A common thread group to see consuming too many resources is the
humio-pekko
thread
group (formerly
humio-akka
). This is
the group responsible for handling network requests. Therefore, this
may take up more time since it spends a lot of time being idle waiting
for responses.
Another common thread group is the
digester
, which is the thread
that handles digesting all new data coming into LogScale.
JVM Garbage Collection Time
LogScale is built to run on the JVM. Therefore, we need to monitor the amount of Garbage Collection being done by the JVM. If LogScale is spending a lot of time doing Garbage Collection, this could be consuming plenty of resources and thereby stop LogScale from doing useful work such as digesting new data or running queries.
If there is a particular node doing much of the Garbage Collection, it could be worth restarting that node to see if it helps.
Memory: System Usage Percentage
This widget shows you the percentage of memory being used for caching in comparison to each LogScale node's total memory allocation.

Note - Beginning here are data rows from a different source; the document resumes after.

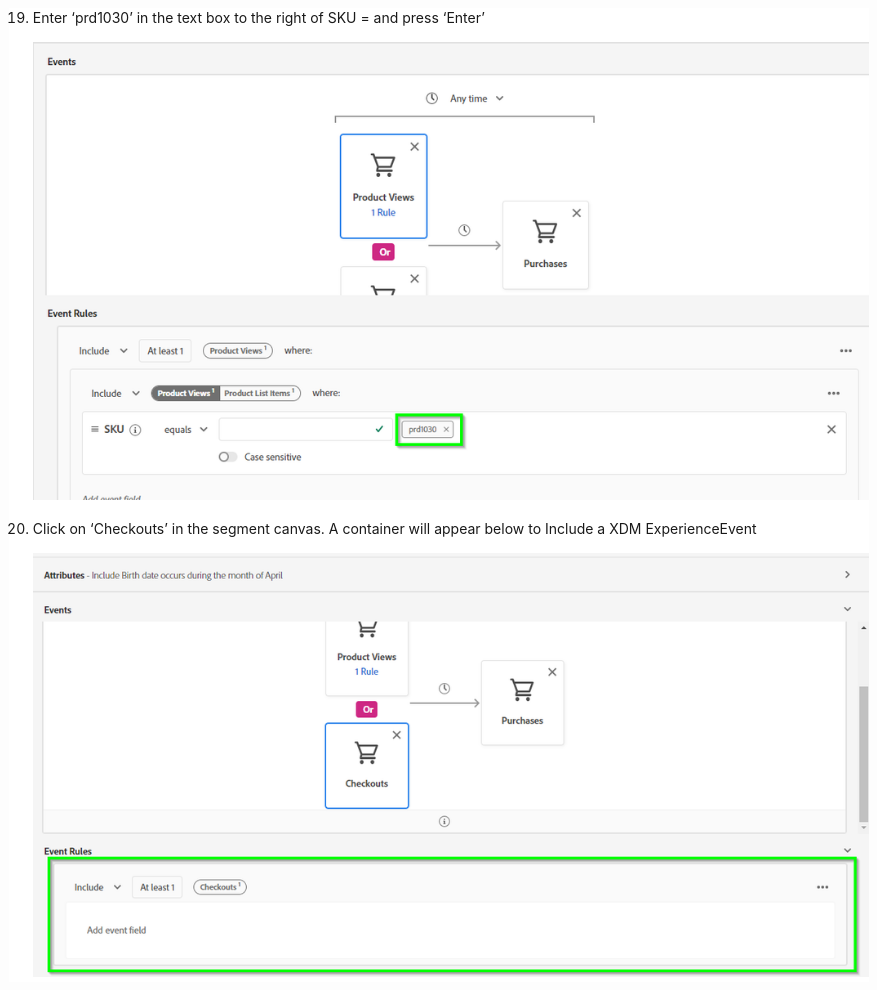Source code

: 
19.	Enter ‘prd1030’ in the text box to the right of SKU = and press ‘Enter’
      <!--
      ![Demo](./images/segment_travel_me_pvsku.png)
      -->
      
	<kbd><img src="./images/segment_media_pvsku.png"  /></kbd>

20.	Click on ‘Checkouts’ in the segment canvas. A container will appear below to Include a XDM ExperienceEvent

	<kbd><img src="./images/segment_xdm_checkout_container.png"  /></kbd>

LogScale utilizes memory for caching segment files being used in queries for speed and performance.
Missing Nodes
This is a LogScale Metrics under the name
missing-cluster-nodes
.
This metric is reported by each LogScale node and shows the number of
nodes that each node has indicated as dead. A healthy system has zero
of these.
Node Shutdowns
This is a timechart showing which vHost (i.e. LogScale Node ID) has
shutdown in the given time range. If a node shutdown is unexpected,
there could be ERROR
logs explaining why.
Failed HTTP Checks
This is a Node-Level Metrics named
failed-http-checks
.
This is the number of nodes that appear to be unreachable using
http
, reported by each LogScale
node.
Networking (Bytes per second)
For each LogScale node, this timechart shows the amount of bytes per second being transmitted and received by the network devices on each node.
This can be useful in diagnosing network throughput on each LogScale node, especially if some nodes are slower than expected or if nodes are losing packets due to network issues.
Open File Descriptors
This is a LogScale metric which shows the number of current open file descriptors on each LogScale node.
LogScale needs to be able to keep plenty of files open for sockets and actual files from the file system. The default limit on Linux systems is usually too low. See this documentation page for more information around increasing the Increase Open File Limit in Linux.
CPU Architecture
This table illustrates you each LogScale node's CPU architecture. It can be a useful reference. It will tell you which processor each node has, along with the number of vCPUs, threads per core and how much it holds for L1-L3.
Cluster Time Skew
This is a timechart for each LogScale node showing the largest time skew in milliseconds between this node and any other node in the cluster.
Keeping the time skew between LogScale nodes as low as possible is important as LogScale relies on system times being accurate for it to work as expected. To keep the time skew low between nodes, keep the nodes synced using something like NTP.
Logged Events
This is a timechart showing the number of LogScale logged events per LogScale node.
LogScale Versions
This timechart shows the LogScale versions that have been applied onto the cluster in the past 24 hours. This can be useful to correlate if the time of an upgrade may correlate to a change happening in another widget.
Primary Disk Usage
This shows a timechart of the Primary Local storage disk usage in percent. LogScale by default limits disk usage to 85% to avoid disks reaching their maximum capacity. It's very important not to let this happen as it could result in loss of data.
Secondary Disk Usage
If you have Secondary Storage configured, this timechart will show you the disk usage in percent of your secondary disk.